I believe it is always the case that the comtponents of a metric in GR are functions of space-time, and so I understand that proper time will vary for observers dependent upon location, but,

In flat space am I correct in thinking that the components also can depend upon space-time, e.g use of polar coordinates, and the only case where it doesnt is cartesian coordinates?

So from the above statement I would conclude that proper time also varies from location to location in SR. So shouldnt the statement instead be that if there does not exist coordinate system in which the components of the metric are not functions of space-time, the space-time is curved from which it follows that proper time is location dependent.

Thanks

Last edited: Apr 16, 2015
2. Apr 16, 2015

### Orodruin

Staff Emeritus
Yes, if you have curvilinear coordinates, your metric will in general depend on position. In SR, the coordinates where this is not happening are Minkowski coordinates. Cartesian coordinates are for Euclidean geometry.

3. Apr 16, 2015

### binbagsss

Oh right, thanks. And what's the difference? They are both to describe flat space-time right?

I know that there's a metric with (+,+,+,+) signture where you can't categorize the vectors into tl,null,sl.
And that the Minkowki metric, signature (+,-,-,-) or (-,+,+,+), allows categorization,

But I thought that the difference lies in the metric signature, not the coordinate system.

Thanks.

4. Apr 16, 2015

### Orodruin

Staff Emeritus
Minkowski coordinates are the Minkowski space equivalent of Cartesian coordinates in Euclidean spaces. The transformations between different sets of Minkowski coordinates (ie, Lorentz transformations) are different than the relations between different Cartesian coordinate systems (rotations).

5. Apr 16, 2015

### binbagsss

Am I correct when I say that if there does not exist coordinate system in which the components of the metric are not functions of space-time, the space-time is curved?

6. Apr 16, 2015

### Staff: Mentor

Can you give an exact quote? As you state this, it doesn't seem right, because proper time elapsed for a given observer always depends on that observer's path through spacetime. But I suspect the book actually meant something else (possibly they meant what you suggest as an alternate interpretation, about whether or not the metric coefficients vary from event to event).

7. Apr 16, 2015

### Staff: Mentor

The converse is certainly true: if there does exist a coordinate chart in which the metric coefficients are constant, then spacetime is flat (since obviously all derivatives of the metric coefficients are zero, and therefore the Riemann tensor vanishes identically).

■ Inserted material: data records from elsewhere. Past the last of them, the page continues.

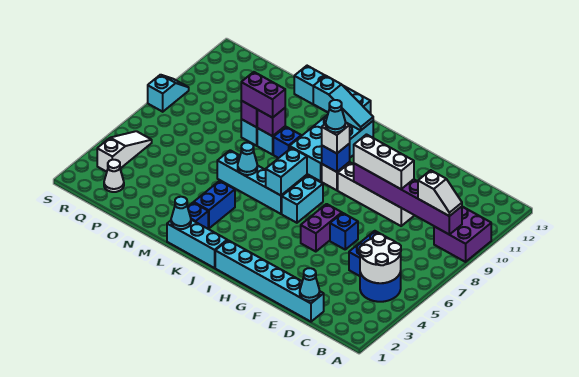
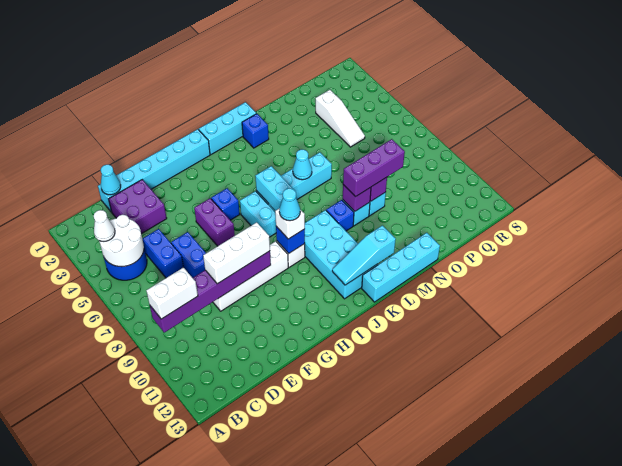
purple brick A9:B10 level 1 -> purple brick D2:E3 level 1
white slope B9:C9 level 3 top C -> white brick B9:C9 level 3
blue brick F6 level 1 -> blue brick H5 level 1
cyan cone L1 level 2 -> none
blue brick L3:L4 level 1 -> blue brick E6:E7 level 1
purple brick M9:N9 level 3 -> purple brick M9:O9 level 3
white cone Q2 level 1 -> white cone B4 level 3
white slope R3:R5 level 1 top 3 -> white slope P3:P5 level 1 top 3
cyan slope S8:S9 level 1 top 8 -> none

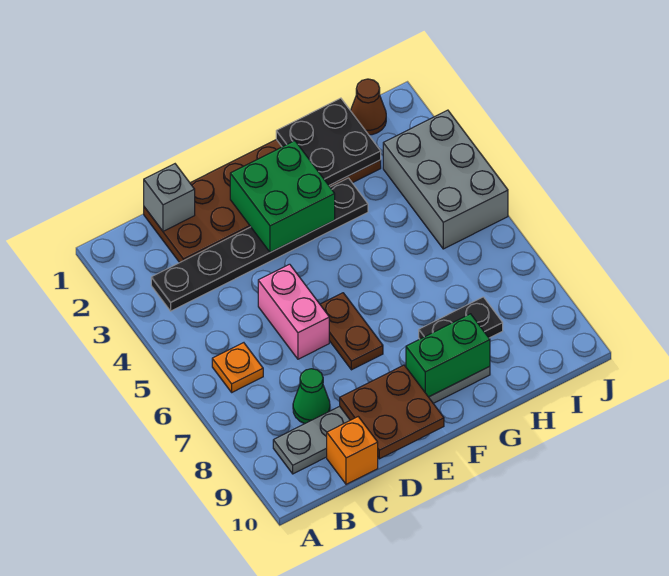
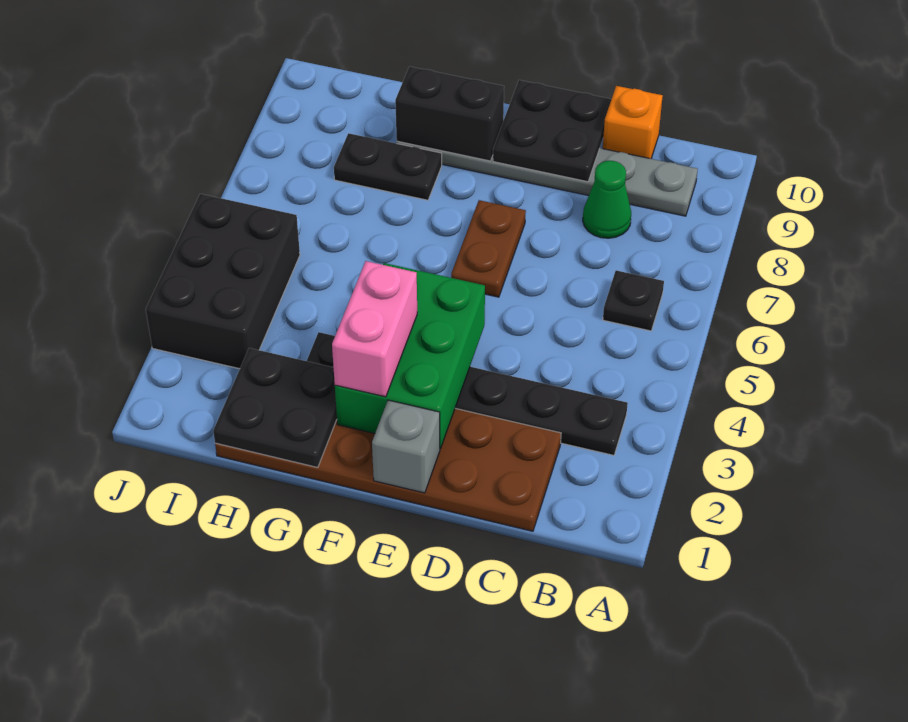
orange plate B6 level 1 -> black plate B6 level 1
grey brick C1 level 2 -> grey brick E1 level 2
pink brick D5:D6 level 1 -> pink brick F2:F3 level 3
brown plate D9:E10 level 2 -> black plate D9:E10 level 2
green brick E2:F3 level 2 -> green brick E2:F4 level 2
green brick F9:G9 level 2 -> black brick F9:G9 level 2
brown cone I1 level 1 -> none
grey brick I3:J5 level 1 -> black brick I3:J5 level 1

Knowing that, we can easily see that your proposition is true as well, as follows: for the converse to be true, as above, but your proposition to be false, there would have to be at least two flat spacetimes, because we know Minkowski spacetime does have a coordinate chart with constant metric coefficients, and is therefore flat by the converse proposition above (as of course we know it is). In other words, there would have to be some other spacetime that does not admit a coordinate chart in which the metric coefficients are constant, but still has a vanishing Riemann tensor (which is what "flat spacetime" means). But this is not possible; the easiest way to see this is to observe that all the invariants that determine the spacetime geometry are functions of the Riemann tensor, so if the Riemann tensor vanishes identically, all the invariants must also vanish. So any spacetime with vanishing Riemann tensor must have the same geometry as Minkowski spacetime, and must therefore admit a coordinate chart with constant metric coefficients. So any spacetime that does not have a chart in which the metric coefficients are constant must be curved.

8. Apr 17, 2015

### Orodruin

Staff Emeritus
I'm just going to add that this is a local statement. There are flat space-times which are not globally equivalent to Minkowski space.

9. Apr 17, 2015

### Staff: Mentor

Yes, this is a good point, saying that a spacetime is "flat" does not tell you the global topology. However, any flat spacetime, regardless of global topology, must have the same local geometry as Minkowski spacetime, and therefore any open subregion of such a spacetime must admit a chart with constant metric coefficients. The only difference with a global topology other than that of Minkowski spacetime is that you may not be able to cover the entire spacetime with one such chart.